Reputation: 4202
Heey i'm trying to create new files with the find
command in bash on Ubuntu.
I can easily list the files and know how to create a new file from it however i don't want the encoding to come with it.
Right now i'm using this command: find ./Polish\ 2\ \(copy\)/ -name '*.txt' -type f -exec sh -c 'cat <"$0" >"$0.txt"' {} \;
however if a file is for example not in UTF-8 format i'd still want to write the new file $0.txt
in a UTF-8 format.
I came upon this idea since whenever i'm doing this manually:
The default behavior of gedit is saving to UTF8 in my case. However with over 30.000 files to do this to i don't want to do this manually..
Any solutions with default builtin tools?

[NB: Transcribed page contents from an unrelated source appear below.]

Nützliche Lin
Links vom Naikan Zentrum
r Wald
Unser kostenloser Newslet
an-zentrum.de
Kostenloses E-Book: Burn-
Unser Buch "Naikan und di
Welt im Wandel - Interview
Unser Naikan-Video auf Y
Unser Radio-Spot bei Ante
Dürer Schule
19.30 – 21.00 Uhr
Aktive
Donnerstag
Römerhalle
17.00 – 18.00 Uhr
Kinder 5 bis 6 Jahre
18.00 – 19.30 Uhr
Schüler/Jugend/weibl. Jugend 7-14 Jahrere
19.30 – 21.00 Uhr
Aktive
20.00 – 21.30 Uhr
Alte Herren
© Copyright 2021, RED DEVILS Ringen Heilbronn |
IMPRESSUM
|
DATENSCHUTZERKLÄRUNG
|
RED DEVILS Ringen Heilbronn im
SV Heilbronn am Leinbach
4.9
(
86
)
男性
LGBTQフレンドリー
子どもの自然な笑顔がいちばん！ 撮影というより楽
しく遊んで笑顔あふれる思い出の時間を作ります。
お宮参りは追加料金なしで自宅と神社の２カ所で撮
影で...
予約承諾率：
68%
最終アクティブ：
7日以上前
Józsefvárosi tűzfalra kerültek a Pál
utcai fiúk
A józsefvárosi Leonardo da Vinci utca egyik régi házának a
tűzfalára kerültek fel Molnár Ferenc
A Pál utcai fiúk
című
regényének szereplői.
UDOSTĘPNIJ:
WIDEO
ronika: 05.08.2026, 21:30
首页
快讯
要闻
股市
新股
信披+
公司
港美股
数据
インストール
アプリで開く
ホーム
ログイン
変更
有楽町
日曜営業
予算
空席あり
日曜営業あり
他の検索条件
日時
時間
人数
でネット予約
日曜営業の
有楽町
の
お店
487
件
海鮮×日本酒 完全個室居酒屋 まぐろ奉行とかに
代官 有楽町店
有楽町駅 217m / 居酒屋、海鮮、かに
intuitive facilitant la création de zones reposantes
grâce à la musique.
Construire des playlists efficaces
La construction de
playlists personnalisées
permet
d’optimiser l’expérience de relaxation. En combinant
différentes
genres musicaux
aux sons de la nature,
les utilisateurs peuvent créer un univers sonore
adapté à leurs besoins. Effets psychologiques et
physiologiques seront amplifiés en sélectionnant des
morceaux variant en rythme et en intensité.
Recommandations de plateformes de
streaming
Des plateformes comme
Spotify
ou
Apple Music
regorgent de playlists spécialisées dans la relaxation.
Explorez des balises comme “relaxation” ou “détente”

The file may be edited on the fly instead of creating a seperate file like i did in my example.
Also what does happen when trying to convert the file with iconv
if the file is already in UTF-8
format?
I'd love to have all the files in the end without BOM
Upvotes: 3
Views: 4277
Reputation: 437090
There's no unambiguous method for identifying a file's character encoding by its contents alone, so the best you can do is to assume the most likely input encoding (CP1252
, as you state) when you convert to UTF-8, using iconv
; to avoid converting files that already are UTF-8-encoded, you can use file
to detect them:
Note: For simplicity, I've changed find
's target directory to .
find . -type f -name '*.txt' -exec bash -c '
descr=$(file -b "$0")
if [[ $descr != *UTF-8* ]]; then
iconv -f CP1252 -t UTF-8 "$0" > "$0.$$" && mv "$0.$$" "$0"
elif [[ $descr == *"with BOM"* ]]; then
tail -c +4 "$0" > "$0.$$" && mv "$0.$$" "$0"
fi
' {} \;
Note: If you convert this command to a single-line-statement, you'll need additional ;
instances, namely, after:
the descr=...
statement, the iconv ...
statement, and the tail ...
statement.
Note:
file
's -b
option is not POSIX-compliant and the standard also doesn't prescribe mentioning a file's encoding or BOM presence in the output.
In practice, however, the above should work on both Linux and macOS/BSD systems.
A UTF-8 "BOM" (Unicode signature, as used primarily on Windows) is 3 bytes long, so if it is detected in the input file via -file
, tail -c +4
skips it, outputting a "BOM-less" UTF-8 file.
Upvotes: 6